So I was born with a cleft lip. I was born in Pretoria public hospital that is Steve Biko hospital now. It is impossible for a baby that has a cleft lip to suck on anything, which is obviously totally essential for a baby, that is how you get your nutrients. So I would have died if not for the fact that the best surgeon in the entire world, who works on this particular disorder, happened to be in that exact hospital at the exact time that I was born.
Over and above that, my particular instance was an unusual case. Generally, when a baby is born with a cleft lip, it is sort of like a bullet going through a target. So you will have a single target in the front, then a target in the middle and a target at the back. The target, in this case, referring to the front lip, the hard palate and the soft palate. So if this would happen to you, your top lip would split. If it was going to progress further your hard palate which is your front jawline (where your front teeth are) would split. If it progressed even further then your soft palate which is the roof of your mouth would split as well. Now mine was a particularly interesting case in that my front lip split but my hard palate did not split. The roof of my mouth did split.
This is something that does not make sense because if you were to imagine that you had three targets in a row and that you fired a bullet at them. The bullet hit the first target. It somehow missed the second target and then hit the third target. That would seem totally unbelievable to you, how can something like that happen? That is exactly what peaked the interest of a professor. He went to my mother and told her that he would do all of my surgeries for free in exchange that I become a medical test subject and they do research on me. So I got the best treatment that anyone could get. You can barely see that I even have my scar because the surgeon is the best in the entire world, he still is today, the best.
At the end of this, sitting in a room with my mother holding me, with twenty scientists standing around her, grilling her with questions to try to figure out what happened. They never figured it out. He still did all of my operations for free and that is why I am alive today. If it wasn’t for that my parents would never have been able to afford to pay for me to have those operations.
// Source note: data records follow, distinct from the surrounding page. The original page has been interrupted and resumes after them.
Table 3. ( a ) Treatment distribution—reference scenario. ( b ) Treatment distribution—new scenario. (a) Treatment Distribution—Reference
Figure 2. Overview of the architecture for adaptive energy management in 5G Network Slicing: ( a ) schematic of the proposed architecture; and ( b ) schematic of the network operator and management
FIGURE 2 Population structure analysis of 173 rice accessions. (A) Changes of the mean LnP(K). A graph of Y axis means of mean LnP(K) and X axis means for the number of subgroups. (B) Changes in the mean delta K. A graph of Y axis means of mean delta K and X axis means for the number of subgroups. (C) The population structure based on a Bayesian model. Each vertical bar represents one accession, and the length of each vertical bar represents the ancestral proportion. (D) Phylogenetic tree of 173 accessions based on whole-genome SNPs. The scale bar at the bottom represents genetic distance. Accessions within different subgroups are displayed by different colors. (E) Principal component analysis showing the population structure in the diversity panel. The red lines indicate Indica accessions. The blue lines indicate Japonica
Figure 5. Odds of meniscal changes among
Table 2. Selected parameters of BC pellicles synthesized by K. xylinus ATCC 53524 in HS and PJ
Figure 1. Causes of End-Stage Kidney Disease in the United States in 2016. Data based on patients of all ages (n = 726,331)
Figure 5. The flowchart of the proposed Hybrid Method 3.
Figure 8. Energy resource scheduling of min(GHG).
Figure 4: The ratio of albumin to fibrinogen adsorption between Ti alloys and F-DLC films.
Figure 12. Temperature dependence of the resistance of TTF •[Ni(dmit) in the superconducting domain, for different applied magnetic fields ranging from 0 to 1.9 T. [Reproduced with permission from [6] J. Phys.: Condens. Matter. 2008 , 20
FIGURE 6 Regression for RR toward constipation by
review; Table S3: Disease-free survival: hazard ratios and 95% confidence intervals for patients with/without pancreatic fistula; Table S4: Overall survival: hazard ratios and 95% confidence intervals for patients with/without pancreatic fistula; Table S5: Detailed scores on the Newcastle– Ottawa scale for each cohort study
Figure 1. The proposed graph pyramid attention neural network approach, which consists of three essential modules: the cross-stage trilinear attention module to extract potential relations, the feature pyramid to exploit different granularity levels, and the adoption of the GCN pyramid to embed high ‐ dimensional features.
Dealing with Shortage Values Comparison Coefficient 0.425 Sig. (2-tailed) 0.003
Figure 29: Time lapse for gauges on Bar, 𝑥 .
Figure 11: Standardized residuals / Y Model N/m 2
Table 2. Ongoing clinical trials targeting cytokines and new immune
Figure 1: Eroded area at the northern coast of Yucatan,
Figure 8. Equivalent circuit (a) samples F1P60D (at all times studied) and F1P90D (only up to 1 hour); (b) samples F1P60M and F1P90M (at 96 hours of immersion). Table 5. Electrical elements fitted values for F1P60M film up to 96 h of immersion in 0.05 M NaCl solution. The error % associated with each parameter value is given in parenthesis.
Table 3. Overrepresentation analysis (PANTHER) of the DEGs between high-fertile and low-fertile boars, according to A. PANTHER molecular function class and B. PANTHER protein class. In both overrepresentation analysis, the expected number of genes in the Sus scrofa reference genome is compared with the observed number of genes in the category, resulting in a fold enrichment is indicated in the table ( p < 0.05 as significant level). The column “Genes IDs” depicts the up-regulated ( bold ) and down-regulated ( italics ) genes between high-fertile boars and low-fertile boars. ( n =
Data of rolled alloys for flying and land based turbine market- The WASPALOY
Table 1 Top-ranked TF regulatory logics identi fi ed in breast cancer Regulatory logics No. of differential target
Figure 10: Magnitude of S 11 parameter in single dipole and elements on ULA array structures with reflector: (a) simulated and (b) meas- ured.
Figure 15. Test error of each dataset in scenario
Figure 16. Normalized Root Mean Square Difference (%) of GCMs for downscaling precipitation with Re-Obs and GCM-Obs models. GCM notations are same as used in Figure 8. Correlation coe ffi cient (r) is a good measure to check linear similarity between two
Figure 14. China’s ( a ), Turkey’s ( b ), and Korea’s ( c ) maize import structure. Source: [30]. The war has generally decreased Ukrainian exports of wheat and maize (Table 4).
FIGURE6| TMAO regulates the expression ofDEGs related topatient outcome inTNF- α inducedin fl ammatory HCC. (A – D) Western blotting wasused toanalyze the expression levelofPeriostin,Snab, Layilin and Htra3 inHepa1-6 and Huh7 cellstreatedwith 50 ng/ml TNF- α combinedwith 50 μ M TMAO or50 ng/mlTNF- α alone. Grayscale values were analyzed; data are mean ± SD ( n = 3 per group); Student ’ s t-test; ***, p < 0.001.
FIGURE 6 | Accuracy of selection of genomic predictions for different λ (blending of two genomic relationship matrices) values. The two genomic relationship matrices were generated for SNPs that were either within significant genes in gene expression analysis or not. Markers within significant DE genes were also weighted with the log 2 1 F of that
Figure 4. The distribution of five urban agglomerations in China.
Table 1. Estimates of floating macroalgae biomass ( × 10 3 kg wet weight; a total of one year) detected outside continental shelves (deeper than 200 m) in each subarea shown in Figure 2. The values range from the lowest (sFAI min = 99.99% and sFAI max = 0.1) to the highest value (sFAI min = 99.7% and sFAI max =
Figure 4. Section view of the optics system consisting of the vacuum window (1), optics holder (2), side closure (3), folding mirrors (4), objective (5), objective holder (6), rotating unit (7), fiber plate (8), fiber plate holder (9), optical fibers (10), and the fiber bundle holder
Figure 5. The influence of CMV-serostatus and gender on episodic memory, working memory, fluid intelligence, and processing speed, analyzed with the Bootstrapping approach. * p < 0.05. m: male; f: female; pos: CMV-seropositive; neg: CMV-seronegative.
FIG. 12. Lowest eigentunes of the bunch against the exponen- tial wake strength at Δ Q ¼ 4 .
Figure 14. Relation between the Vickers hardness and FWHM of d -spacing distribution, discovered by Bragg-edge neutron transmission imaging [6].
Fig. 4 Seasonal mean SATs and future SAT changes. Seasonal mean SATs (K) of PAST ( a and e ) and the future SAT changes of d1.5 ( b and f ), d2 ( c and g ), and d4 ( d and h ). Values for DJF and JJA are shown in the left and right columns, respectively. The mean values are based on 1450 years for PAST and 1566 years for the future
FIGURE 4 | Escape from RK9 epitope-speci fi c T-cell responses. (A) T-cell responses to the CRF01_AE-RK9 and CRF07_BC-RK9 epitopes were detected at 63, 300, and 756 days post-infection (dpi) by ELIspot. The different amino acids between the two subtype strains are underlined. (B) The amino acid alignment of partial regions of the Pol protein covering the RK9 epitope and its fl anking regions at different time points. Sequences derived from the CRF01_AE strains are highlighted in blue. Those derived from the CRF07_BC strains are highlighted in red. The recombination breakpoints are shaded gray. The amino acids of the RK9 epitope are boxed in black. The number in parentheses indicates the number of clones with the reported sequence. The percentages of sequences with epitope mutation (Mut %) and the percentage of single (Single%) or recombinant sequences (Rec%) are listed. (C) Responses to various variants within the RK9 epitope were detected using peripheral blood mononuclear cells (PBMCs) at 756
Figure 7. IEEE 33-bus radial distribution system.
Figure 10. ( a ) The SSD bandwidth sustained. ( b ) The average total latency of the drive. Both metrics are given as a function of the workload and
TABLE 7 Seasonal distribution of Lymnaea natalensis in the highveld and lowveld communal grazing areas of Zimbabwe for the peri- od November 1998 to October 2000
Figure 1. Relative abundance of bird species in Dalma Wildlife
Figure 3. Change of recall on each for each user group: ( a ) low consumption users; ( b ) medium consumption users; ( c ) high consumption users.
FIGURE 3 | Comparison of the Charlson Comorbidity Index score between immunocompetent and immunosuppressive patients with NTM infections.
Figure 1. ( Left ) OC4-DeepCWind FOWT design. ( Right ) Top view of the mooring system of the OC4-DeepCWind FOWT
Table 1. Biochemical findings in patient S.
We have a big problem in South African with our public healthcare system, would you agree?
When I recently had a small touch up for my operation done, I had to pay a massive price because the professor who did my operation needs this money so that he can continue to do the free operations. The government who once helped him with funding is not helping him anymore. So people that could have been saved the way that I was saved are not being saved anymore. The only way they are being helped is by the care and graciousness of other people and not by the government.